# Data shown
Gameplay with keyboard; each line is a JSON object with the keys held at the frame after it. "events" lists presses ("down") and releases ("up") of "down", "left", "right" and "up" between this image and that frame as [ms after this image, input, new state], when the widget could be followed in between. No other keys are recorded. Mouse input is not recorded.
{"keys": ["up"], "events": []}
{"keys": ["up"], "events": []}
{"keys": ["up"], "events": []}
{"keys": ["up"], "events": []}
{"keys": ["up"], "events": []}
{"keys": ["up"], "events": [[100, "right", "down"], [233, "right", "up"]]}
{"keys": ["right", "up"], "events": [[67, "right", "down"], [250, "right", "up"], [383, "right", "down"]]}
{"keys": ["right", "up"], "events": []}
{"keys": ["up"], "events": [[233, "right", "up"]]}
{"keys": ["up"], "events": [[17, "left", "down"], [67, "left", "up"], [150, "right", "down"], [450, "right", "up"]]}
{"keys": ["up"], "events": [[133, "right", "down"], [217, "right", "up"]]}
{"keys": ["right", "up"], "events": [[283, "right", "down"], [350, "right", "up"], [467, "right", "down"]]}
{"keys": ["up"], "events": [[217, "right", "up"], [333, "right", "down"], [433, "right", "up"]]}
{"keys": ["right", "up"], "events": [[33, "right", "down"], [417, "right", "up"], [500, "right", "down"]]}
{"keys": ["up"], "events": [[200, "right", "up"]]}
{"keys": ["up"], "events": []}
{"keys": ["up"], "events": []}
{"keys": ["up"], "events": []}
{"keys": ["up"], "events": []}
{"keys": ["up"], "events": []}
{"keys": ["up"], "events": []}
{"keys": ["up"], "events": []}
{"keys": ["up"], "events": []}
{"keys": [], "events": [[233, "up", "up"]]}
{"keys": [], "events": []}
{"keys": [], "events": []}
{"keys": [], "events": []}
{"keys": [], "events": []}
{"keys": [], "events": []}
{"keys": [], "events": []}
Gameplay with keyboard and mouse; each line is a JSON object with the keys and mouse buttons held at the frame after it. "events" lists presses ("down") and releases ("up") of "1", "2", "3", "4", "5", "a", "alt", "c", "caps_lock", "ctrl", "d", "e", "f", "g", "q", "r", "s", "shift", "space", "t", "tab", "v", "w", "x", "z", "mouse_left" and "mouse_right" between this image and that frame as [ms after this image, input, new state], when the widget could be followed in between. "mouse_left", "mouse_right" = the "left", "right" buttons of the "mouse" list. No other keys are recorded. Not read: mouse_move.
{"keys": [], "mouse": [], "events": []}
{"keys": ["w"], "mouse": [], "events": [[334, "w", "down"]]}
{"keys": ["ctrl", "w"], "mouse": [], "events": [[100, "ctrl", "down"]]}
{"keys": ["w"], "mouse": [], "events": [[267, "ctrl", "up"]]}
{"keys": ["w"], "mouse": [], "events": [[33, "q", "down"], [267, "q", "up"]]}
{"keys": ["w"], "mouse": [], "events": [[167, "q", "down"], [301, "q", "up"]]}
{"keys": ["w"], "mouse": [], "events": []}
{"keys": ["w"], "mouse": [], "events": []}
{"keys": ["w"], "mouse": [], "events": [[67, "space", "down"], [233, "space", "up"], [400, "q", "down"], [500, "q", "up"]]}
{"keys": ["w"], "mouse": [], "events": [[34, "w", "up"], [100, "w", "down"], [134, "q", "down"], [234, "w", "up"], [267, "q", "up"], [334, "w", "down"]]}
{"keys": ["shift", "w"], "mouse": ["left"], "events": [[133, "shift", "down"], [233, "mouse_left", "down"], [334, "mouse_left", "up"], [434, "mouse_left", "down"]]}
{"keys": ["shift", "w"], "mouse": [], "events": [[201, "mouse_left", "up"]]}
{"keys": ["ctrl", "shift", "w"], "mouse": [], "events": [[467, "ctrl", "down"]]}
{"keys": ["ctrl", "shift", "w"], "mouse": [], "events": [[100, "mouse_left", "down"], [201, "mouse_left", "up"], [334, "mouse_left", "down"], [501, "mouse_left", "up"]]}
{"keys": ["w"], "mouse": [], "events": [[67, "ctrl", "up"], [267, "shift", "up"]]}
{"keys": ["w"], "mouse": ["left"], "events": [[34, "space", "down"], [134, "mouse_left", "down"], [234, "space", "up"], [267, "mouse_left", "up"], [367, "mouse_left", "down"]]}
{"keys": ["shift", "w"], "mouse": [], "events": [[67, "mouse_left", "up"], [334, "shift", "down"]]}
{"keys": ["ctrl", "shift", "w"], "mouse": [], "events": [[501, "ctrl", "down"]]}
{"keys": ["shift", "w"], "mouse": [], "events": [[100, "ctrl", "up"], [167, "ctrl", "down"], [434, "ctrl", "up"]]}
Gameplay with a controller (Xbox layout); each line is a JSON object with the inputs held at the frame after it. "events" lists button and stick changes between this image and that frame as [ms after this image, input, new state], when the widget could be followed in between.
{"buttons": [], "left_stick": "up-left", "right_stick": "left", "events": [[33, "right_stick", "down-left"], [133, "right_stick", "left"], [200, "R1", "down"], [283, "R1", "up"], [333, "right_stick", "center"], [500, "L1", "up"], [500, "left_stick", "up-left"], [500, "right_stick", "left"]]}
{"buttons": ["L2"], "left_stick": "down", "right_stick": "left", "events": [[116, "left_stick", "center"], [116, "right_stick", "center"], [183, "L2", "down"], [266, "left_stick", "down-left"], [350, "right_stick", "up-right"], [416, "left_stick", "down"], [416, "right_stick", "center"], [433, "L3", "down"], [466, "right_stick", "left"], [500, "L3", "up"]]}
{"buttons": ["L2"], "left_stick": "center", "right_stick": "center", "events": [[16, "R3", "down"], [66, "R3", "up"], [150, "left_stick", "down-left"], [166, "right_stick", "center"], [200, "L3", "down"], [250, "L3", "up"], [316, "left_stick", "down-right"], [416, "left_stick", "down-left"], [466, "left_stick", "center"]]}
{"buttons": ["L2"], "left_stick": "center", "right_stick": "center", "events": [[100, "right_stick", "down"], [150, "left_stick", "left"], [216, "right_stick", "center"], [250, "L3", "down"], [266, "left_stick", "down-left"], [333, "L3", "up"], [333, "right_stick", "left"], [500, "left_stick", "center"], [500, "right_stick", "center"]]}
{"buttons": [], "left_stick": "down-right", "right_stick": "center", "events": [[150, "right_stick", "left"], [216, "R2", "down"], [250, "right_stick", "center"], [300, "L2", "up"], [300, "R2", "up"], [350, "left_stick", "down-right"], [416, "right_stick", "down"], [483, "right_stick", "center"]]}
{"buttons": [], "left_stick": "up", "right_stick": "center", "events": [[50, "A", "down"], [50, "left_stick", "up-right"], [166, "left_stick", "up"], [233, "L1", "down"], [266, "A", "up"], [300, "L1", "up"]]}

# The problem
Reproduce each line above without any alteration.

# Solution below
Gameplay with keyboard; each line is a JSON object with the keys held at the frame after it. "events" lists presses ("down") and releases ("up") of "down", "left", "right" and "up" between this image and that frame as [ms after this image, input, new state], when the widget could be followed in between. No other keys are recorded. Mouse input is not recorded.
{"keys": ["up"], "events": []}
{"keys": ["up"], "events": []}
{"keys": ["up"], "events": []}
{"keys": ["up"], "events": []}
{"keys": ["up"], "events": []}
{"keys": ["up"], "events": [[100, "right", "down"], [233, "right", "up"]]}
{"keys": ["right", "up"], "events": [[67, "right", "down"], [250, "right", "up"], [383, "right", "down"]]}
{"keys": ["right", "up"], "events": []}
{"keys": ["up"], "events": [[233, "right", "up"]]}
{"keys": ["up"], "events": [[17, "left", "down"], [67, "left", "up"], [150, "right", "down"], [450, "right", "up"]]}
{"keys": ["up"], "events": [[133, "right", "down"], [217, "right", "up"]]}
{"keys": ["right", "up"], "events": [[283, "right", "down"], [350, "right", "up"], [467, "right", "down"]]}
{"keys": ["up"], "events": [[217, "right", "up"], [333, "right", "down"], [433, "right", "up"]]}
{"keys": ["right", "up"], "events": [[33, "right", "down"], [417, "right", "up"], [500, "right", "down"]]}
{"keys": ["up"], "events": [[200, "right", "up"]]}
{"keys": ["up"], "events": []}
{"keys": ["up"], "events": []}
{"keys": ["up"], "events": []}
{"keys": ["up"], "events": []}
{"keys": ["up"], "events": []}
{"keys": ["up"], "events": []}
{"keys": ["up"], "events": []}
{"keys": ["up"], "events": []}
{"keys": [], "events": [[233, "up", "up"]]}
{"keys": [], "events": []}
{"keys": [], "events": []}
{"keys": [], "events": []}
{"keys": [], "events": []}
{"keys": [], "events": []}
{"keys": [], "events": []}
Gameplay with keyboard and mouse; each line is a JSON object with the keys and mouse buttons held at the frame after it. "events" lists presses ("down") and releases ("up") of "1", "2", "3", "4", "5", "a", "alt", "c", "caps_lock", "ctrl", "d", "e", "f", "g", "q", "r", "s", "shift", "space", "t", "tab", "v", "w", "x", "z", "mouse_left" and "mouse_right" between this image and that frame as [ms after this image, input, new state], when the widget could be followed in between. "mouse_left", "mouse_right" = the "left", "right" buttons of the "mouse" list. No other keys are recorded. Not read: mouse_move.
{"keys": [], "mouse": [], "events": []}
{"keys": ["w"], "mouse": [], "events": [[334, "w", "down"]]}
{"keys": ["ctrl", "w"], "mouse": [], "events": [[100, "ctrl", "down"]]}
{"keys": ["w"], "mouse": [], "events": [[267, "ctrl", "up"]]}
{"keys": ["w"], "mouse": [], "events": [[33, "q", "down"], [267, "q", "up"]]}
{"keys": ["w"], "mouse": [], "events": [[167, "q", "down"], [301, "q", "up"]]}
{"keys": ["w"], "mouse": [], "events": []}
{"keys": ["w"], "mouse": [], "events": []}
{"keys": ["w"], "mouse": [], "events": [[67, "space", "down"], [233, "space", "up"], [400, "q", "down"], [500, "q", "up"]]}
{"keys": ["w"], "mouse": [], "events": [[34, "w", "up"], [100, "w", "down"], [134, "q", "down"], [234, "w", "up"], [267, "q", "up"], [334, "w", "down"]]}
{"keys": ["shift", "w"], "mouse": ["left"], "events": [[133, "shift", "down"], [233, "mouse_left", "down"], [334, "mouse_left", "up"], [434, "mouse_left", "down"]]}
{"keys": ["shift", "w"], "mouse": [], "events": [[201, "mouse_left", "up"]]}
{"keys": ["ctrl", "shift", "w"], "mouse": [], "events": [[467, "ctrl", "down"]]}
{"keys": ["ctrl", "shift", "w"], "mouse": [], "events": [[100, "mouse_left", "down"], [201, "mouse_left", "up"], [334, "mouse_left", "down"], [501, "mouse_left", "up"]]}
{"keys": ["w"], "mouse": [], "events": [[67, "ctrl", "up"], [267, "shift", "up"]]}
{"keys": ["w"], "mouse": ["left"], "events": [[34, "space", "down"], [134, "mouse_left", "down"], [234, "space", "up"], [267, "mouse_left", "up"], [367, "mouse_left", "down"]]}
{"keys": ["shift", "w"], "mouse": [], "events": [[67, "mouse_left", "up"], [334, "shift", "down"]]}
{"keys": ["ctrl", "shift", "w"], "mouse": [], "events": [[501, "ctrl", "down"]]}
{"keys": ["shift", "w"], "mouse": [], "events": [[100, "ctrl", "up"], [167, "ctrl", "down"], [434, "ctrl", "up"]]}
Gameplay with a controller (Xbox layout); each line is a JSON object with the inputs held at the frame after it. "events" lists button and stick changes between this image and that frame as [ms after this image, input, new state], when the widget could be followed in between.
{"buttons": [], "left_stick": "up-left", "right_stick": "left", "events": [[33, "right_stick", "down-left"], [133, "right_stick", "left"], [200, "R1", "down"], [283, "R1", "up"], [333, "right_stick", "center"], [500, "L1", "up"], [500, "left_stick", "up-left"], [500, "right_stick", "left"]]}
{"buttons": ["L2"], "left_stick": "down", "right_stick": "left", "events": [[116, "left_stick", "center"], [116, "right_stick", "center"], [183, "L2", "down"], [266, "left_stick", "down-left"], [350, "right_stick", "up-right"], [416, "left_stick", "down"], [416, "right_stick", "center"], [433, "L3", "down"], [466, "right_stick", "left"], [500, "L3", "up"]]}
{"buttons": ["L2"], "left_stick": "center", "right_stick": "center", "events": [[16, "R3", "down"], [66, "R3", "up"], [150, "left_stick", "down-left"], [166, "right_stick", "center"], [200, "L3", "down"], [250, "L3", "up"], [316, "left_stick", "down-right"], [416, "left_stick", "down-left"], [466, "left_stick", "center"]]}
{"buttons": ["L2"], "left_stick": "center", "right_stick": "center", "events": [[100, "right_stick", "down"], [150, "left_stick", "left"], [216, "right_stick", "center"], [250, "L3", "down"], [266, "left_stick", "down-left"], [333, "L3", "up"], [333, "right_stick", "left"], [500, "left_stick", "center"], [500, "right_stick", "center"]]}
{"buttons": [], "left_stick": "down-right", "right_stick": "center", "events": [[150, "right_stick", "left"], [216, "R2", "down"], [250, "right_stick", "center"], [300, "L2", "up"], [300, "R2", "up"], [350, "left_stick", "down-right"], [416, "right_stick", "down"], [483, "right_stick", "center"]]}
{"buttons": [], "left_stick": "up", "right_stick": "center", "events": [[50, "A", "down"], [50, "left_stick", "up-right"], [166, "left_stick", "up"], [233, "L1", "down"], [266, "A", "up"], [300, "L1", "up"]]}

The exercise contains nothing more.